I did, however, remember these delicious sweet potato biscuits that once preceded  a meal of fried chicken and mac and cheese at one of my favorite restaurants at home.  It has since closed, and a tiny part of me died inside.  To compensate, I successfully replicated their mac and cheese (although they would never divulge their recipe), but I never tried to make those biscuits myself. Only since the Lent adventure started did I even try to make regular biscuits.  

But I figured if there ever were an opportune time for experimenting, it was Sunday girls dinner.  Alicia is already serving enough food for a small army, so if the biscuits are a flop, I won't have starving women angrily eying me over their wine glasses.  I say "if the biscuits are a flop" because they are currently still in the oven, and I'm hastily typing this out before I have to dash to her house.  I'm ignoring a giant pile of intimidatingly dirty dishes to bring you this update.  You're welcome. 

This was also a perfect time to experiment because all I needed for the biscuits were the sweet potatoes themselves, but the thought of going to Giant just for sweet potatoes didn't incite my usual irrational distaste for grocery store trips because I also needed a few things to sustain me.  You can only eat Snackwells for breakfast so many times before you just give in and get in the car and point it towards the grocery. 

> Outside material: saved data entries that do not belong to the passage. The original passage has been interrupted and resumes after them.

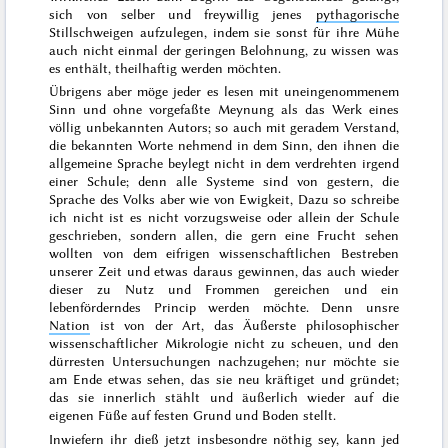
sich von selber und freywillig jenes
pythagorische
Stillschweigen aufzulegen, indem sie sonst für ihre Mühe
auch nicht einmal der geringen Belohnung, zu wissen was
es enthält, theilhaftig werden möchten.
Übrigens aber möge jeder es lesen mit uneingenommenem
Sinn und ohne vorgefaßte Meynung als das Werk eines
völlig
unbekannten Autors; so auch mit geradem Verstand,
die bekannten Worte nehmend in dem Sinn, den ihnen die
allgemeine Sprache beylegt nicht in dem verdrehten irgend
einer Schule; denn alle Systeme sind von gestern, die
Sprache des Volks aber wie von Ewigkeit, Dazu
so schreibe
ich nicht
ist es nicht vorzugsweise oder allein der Schule
geschrieben, sondern allen, die gern eine Frucht sehen
wollten von dem eifrigen wissenschaftlichen Bestreben
unserer Zeit und etwas daraus gewinnen, das
auch wieder
dieser zu Nutz und Frommen gereichen und ein
lebenförderndes Princip werden möchte. Denn unsre
Nation
ist von der Art, das Äußerste
philosophischer
wissenschaftlicher Mikrologie nicht zu scheuen, und den
dürresten Untersuchungen nachzugehen; nur möchte sie
am Ende etwas sehen, das sie neu kräftiget und gründet;
das sie innerlich stählt und äußerlich wieder
auf die
eigenen Füße
auf festen Grund und Boden stellt.
Inwiefern ihr dieß jetzt insbesondre nöthig sey,
kann jed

In keeping with a handful of the comments on the the recipe, I decided to bake the sweet potatoes instead of boiling them to try and mitigate the "super sticky dough" issue (boiling infuses the potatoes with more water than baking).  I'm really glad I did, because the dough was still ridiculously sticky.  

Case in point, I thought I was at a point where it was safe to knead the dough per the instructions. I came away with hands covered in orange potato-flour-y goo.  It, in all seriousness, looked as though I attacked a pumpkin with serious force.  I am a self-admitted stress baker, but I have never intentionally destroyed an ingredient before.  After peeling the dough off my hands, I threw more flour in there, and managed to create a ball of dough that I then patted into a circle and cut in to biscuit shapes.  We'll find out in about 10 mintues if it was a successful experiment or not...

In the mean time, here's the photographic proof that I finally baked something other than cookies:

Can you tell that I'm a Giant-brand devotee?

The LKTC has no microwave, so this is how I melted the butter (the stovetop gets really hot when the oven is on.  So hot that I burned my fingers on that stupid bowl 5 minutes into the adventure)

Nothing with this much butter can turn out poorly, right?

Yes, it looks harmless, but soon this sweet potato will coat my hands like gloves

This recipe claims it makes 25 biscuits.  Do you believe them? Because I sure don't

The recipe also says to only re-use the scraps once. It doesn't say what happens if you don't heed that advice.  Obviously I believed it was something awful and scary.  So this is what went to waste.